Australia’s securities market regulator will tomorrow outline steps to open the country’s equity market to foreign competitors for the first time in its 150-year history. Australian Financial Services Minister Bill Shorten will sign off on the Australian Securities & Investments Commission’s licensing plans later today
From ASX To Chi-X Australian trading exchange
Chi-X Australia Pty, a unit of Chi-X Global, sought to begin operating as early last October before rescheduling the launch to the first quarter of this year. The operator, which applied for a license in 2008 and won “in principle” government approval last March to start a rival service, has said it can’t give a start date until ASIC’s licensing timeframe is published.The Nomura-owned aspirant will probably get the formal licence tick-off from Financial Services Minister Bill Shorten in April, subject to a succession of minor administrative hurdles, the main one being the Australian Securities and Investment Commission’s market handbook, the Market Integrity Rules.
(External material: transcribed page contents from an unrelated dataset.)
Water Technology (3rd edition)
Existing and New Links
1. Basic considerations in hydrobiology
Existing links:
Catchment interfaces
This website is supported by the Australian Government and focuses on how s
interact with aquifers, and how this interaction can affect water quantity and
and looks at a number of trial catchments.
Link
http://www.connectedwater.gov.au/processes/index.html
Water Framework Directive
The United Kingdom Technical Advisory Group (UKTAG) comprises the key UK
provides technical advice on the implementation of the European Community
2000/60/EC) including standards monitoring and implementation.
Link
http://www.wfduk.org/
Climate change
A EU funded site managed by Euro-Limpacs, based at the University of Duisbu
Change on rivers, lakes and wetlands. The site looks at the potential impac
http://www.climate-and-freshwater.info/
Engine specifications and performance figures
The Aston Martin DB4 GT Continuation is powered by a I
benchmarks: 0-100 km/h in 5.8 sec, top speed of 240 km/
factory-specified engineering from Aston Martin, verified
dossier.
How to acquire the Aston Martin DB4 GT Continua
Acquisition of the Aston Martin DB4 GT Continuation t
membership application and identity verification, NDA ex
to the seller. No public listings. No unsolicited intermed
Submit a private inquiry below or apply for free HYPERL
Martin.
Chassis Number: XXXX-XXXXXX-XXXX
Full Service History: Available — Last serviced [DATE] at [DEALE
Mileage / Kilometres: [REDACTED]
Chi-X Europe is among Europe’s largest equity exchanges, allowing participants to trade equities across major European markets at significantly lower costs and faster speeds than many of the markets of listing.
The licence application has been held up mainly by concerns about whether Australia could face something like the "Flash Crash" of May 6 in the US, where a lack of co-ordination between rival sharemarkets caused orders to cascade from market to market, pushing the Dow Jones Industrial Average down by more than 1000 points at one stage.
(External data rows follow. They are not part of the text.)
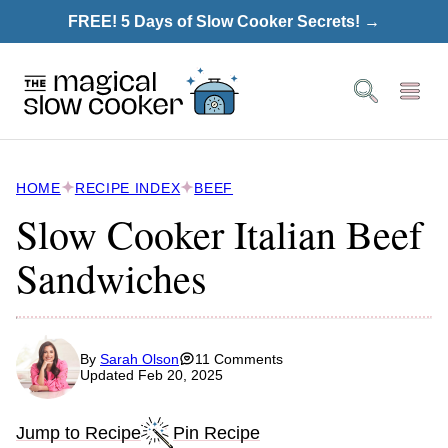
Skip
FREE! 5 Days of Slow Cooker Secrets! →
to
content
HOME
RECIPE INDEX
BEEF
Slow Cooker Italian Beef
Sandwiches
By
Sarah Olson
11 Comments
Updated Feb 20, 2025
Jump to Recipe
Pin Recipe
Merger between Australian Exchange and Singapore exchange
Introducing competition in Australia’s exchange market is a key pillar of plans by the Labor Government led by Prime Minister Julia Gillard to help turn the country into a global financial hub. The licensing of foreign competitors may help pave the way for approval of a A$7.6 billion ($7.67 billion) merger between ASX and Singapore Exchange Ltd., which is facing opposition from some lawmakers in Canberra.
A start date for competing exchanges was delayed last year by the transfer of new powers to ASIC and a general election that returned Labor as a minority government. ASIC said Chi-X planned to have a phased soft launch, meaning not all ASX participants would be connected to the new bourse when it started operations.
Chi-X, which is owned by Instinet, a subsidiary of Japanese broking giant Nomura, operates in Europe, Canada and parts of Asia. In almost every case, it has done a deal with one of the major international clearing and settlement operators. In Europe it uses EMCF, which is jointly owned by Fortis and Nasdaq, and in Asia it uses LCH Clearnet’s EquityClear service. Put simply, it can use the one existing clearing and settlement facility if equal and efficient access occurs.
Singapore Exchange, which runs the city’s securities and derivatives market, offered to buy ASX on Oct. 25 in a cash and share deal then valued at A$8.4 billion, a 42 percent premium to ASX’s share price at the time. ASX shares this week fell to their lowest level since before the bid was announced as a computer glitch halted trading and cut turnover by more than A$2 billion from the daily average.